Sur l’enregistrement des demandes, pendant le premier semestre 2019, sur 55 159 demandes d’asile déposées en Grèce, en Italie et à Chypre, 30 084 ont été déposées auprès d’assistants EASO en charge de l’enregistrement. Ainsi, respectivement 53%, 55% et 61% des demandes sont enregistrées avec le soutien de l’agence européenne. Cet appui important est mené de façon similaire dans chaque pays avec le déploiement d’agents au sein des autorités nationales compétentes dans différentes régions du pays.

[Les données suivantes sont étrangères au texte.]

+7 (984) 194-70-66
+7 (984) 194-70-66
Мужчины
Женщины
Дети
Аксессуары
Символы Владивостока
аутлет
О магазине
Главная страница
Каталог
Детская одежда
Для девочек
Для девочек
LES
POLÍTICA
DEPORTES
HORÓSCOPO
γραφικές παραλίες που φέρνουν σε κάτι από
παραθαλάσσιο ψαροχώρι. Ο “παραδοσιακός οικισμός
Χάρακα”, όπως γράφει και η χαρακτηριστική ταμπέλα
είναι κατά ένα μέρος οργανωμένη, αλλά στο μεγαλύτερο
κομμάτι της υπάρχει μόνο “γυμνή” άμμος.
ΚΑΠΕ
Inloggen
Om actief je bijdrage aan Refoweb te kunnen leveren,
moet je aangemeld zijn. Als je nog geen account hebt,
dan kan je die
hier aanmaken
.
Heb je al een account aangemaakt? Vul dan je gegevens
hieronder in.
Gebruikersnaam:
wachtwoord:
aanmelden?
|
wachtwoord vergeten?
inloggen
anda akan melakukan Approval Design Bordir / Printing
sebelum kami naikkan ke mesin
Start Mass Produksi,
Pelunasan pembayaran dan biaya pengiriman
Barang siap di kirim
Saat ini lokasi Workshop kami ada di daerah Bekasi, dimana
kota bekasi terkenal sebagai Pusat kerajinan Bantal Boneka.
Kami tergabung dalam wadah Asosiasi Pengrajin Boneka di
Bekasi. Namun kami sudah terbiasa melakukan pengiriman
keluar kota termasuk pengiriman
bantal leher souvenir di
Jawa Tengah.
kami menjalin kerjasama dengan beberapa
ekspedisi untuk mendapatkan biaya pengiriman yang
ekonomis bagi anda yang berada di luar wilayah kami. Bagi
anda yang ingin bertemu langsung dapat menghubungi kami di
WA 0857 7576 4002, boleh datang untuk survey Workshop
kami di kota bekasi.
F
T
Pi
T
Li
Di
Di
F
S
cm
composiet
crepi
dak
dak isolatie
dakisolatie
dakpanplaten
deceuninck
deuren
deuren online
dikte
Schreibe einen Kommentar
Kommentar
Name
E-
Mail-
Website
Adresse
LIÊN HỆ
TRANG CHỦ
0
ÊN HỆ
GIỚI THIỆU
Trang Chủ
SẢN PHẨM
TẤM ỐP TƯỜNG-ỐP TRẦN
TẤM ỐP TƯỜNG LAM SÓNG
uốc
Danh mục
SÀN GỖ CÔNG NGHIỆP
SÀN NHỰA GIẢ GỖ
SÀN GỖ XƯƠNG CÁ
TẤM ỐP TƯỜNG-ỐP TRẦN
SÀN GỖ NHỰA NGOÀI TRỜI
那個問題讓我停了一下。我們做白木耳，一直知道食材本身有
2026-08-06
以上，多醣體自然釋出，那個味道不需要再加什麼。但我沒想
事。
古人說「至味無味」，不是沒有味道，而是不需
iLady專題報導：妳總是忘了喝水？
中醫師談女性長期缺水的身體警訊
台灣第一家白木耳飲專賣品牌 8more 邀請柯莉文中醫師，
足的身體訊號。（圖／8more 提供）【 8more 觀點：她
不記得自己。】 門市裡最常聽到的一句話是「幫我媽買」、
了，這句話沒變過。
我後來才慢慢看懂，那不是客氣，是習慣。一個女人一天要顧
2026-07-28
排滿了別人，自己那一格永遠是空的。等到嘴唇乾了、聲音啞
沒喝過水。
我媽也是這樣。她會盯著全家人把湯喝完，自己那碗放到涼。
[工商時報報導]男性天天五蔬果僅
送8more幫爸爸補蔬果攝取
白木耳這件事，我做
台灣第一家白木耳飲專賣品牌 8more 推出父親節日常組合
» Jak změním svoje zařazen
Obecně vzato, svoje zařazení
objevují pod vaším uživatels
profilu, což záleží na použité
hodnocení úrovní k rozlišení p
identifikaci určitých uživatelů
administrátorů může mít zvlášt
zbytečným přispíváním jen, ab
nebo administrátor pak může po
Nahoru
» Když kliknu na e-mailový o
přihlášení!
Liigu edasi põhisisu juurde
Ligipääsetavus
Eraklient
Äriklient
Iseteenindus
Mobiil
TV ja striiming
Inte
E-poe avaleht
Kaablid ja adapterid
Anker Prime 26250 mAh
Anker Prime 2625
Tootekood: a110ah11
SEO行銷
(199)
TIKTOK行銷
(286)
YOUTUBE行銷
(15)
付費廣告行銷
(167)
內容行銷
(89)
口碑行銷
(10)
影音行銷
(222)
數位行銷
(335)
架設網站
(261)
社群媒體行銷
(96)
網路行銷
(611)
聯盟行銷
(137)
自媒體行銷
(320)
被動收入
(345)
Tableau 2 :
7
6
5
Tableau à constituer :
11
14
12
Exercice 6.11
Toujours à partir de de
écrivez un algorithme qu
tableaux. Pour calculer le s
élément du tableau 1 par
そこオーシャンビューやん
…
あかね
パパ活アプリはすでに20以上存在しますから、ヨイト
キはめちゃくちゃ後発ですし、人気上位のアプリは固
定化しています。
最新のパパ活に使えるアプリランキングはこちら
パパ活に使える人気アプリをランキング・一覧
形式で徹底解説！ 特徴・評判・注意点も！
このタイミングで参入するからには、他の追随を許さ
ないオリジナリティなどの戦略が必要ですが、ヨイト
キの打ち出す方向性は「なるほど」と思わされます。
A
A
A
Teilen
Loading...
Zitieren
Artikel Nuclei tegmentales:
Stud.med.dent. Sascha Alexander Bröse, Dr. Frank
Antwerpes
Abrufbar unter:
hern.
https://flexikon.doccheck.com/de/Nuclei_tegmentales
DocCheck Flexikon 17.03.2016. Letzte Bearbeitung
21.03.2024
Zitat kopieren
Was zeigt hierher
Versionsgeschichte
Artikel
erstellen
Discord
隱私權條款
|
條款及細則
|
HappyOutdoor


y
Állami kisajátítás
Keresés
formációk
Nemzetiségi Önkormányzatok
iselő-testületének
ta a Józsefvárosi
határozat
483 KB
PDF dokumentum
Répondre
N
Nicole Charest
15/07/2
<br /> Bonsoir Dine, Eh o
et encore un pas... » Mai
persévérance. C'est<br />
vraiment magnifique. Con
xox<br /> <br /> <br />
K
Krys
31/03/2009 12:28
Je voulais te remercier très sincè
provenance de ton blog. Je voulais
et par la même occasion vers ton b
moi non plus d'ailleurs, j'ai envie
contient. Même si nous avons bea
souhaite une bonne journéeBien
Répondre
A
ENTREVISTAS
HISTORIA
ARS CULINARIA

Le soutien dans l’examen des demandes d’asile en première instance constitue la partie centrale des activités d’appui, avec une majorité d’experts locaux et d’experts d’États membres déployés comme agents au sein des autorités compétentes. Le soutien principal apporté est la conduite d’entretien avec les demandeurs et la rédaction d’avis pour les autorités de première instance qui gardent la responsabilité d’émettre la décision sur la demande d’asile. Si les agents apportent leur soutien en cas de procédure normale dans tous les pays, en Grèce ils sont également en charge d’appuyer les procédures accélérées à la frontière mises en œuvre sur les îles dans le cadre de la déclaration UE-Turquie. En juillet 2019, environ 60 agents étaient en charge d’aider dans la procédure accélérée et 30 dans la procédure normale dans ce pays. Ce rôle des agents déployés par l’EASO dans la procédure accélérée sur les îles grecques a également son importance politique. Comme relevé dans le rapport, le service grec de l’asile explique que l’engagement d’experts d’États membres démontre que la déclaration UE-Turquie n’est pas seulement mise en œuvre par la Grèce mais par l’ensemble de l’UE.

L’évaluation de la qualité du travail délivré par l’Agence dans les procédures d’asile varie d’un pays à un autre. En Grèce, à Chypre et en Italie, les mécanismes mis en place par l’EASO interagissent avec des initiatives des autorités nationales en collaboration avec le HCR. Dans son évaluation non-exhaustive de l’efficacité de ces activités de soutien opérationnel, ECRE relève que l’impact a été particulièrement positif dans le domaine de l’enregistrement des demandes, dans le déroulement des requêtes Dublin, lorsque des besoins humains urgents ont pu être couverts par l’agence. Si le déploiement des agents a soutenu les autorités de première instance à traiter les dossiers en attente, l’impact sur la qualité des procédures d’asile et sur l’amélioration des systèmes d’asile semble plus mitigé. L’enjeu du contrôle de la qualité reste majeur notamment dans le cadre de procédure d’admissibilité qui représente une grande partie du travail des agents déployés. L’influence des enjeux et des considérations politiques pose également question, menant parfois à des analyses légales erronées.

Le suivi et l’évaluation de l’efficacité et de la qualité de ces activités de soutien est d’autant plus important que l’EASO a récemment annoncé le renouvellement des plans opérationnels avec les autorités en charge de l’asile des quatre États, et le doublement des déploiements opérationnels en 2020 pour atteindre 2 000 personnes déployées dans les quatre pays.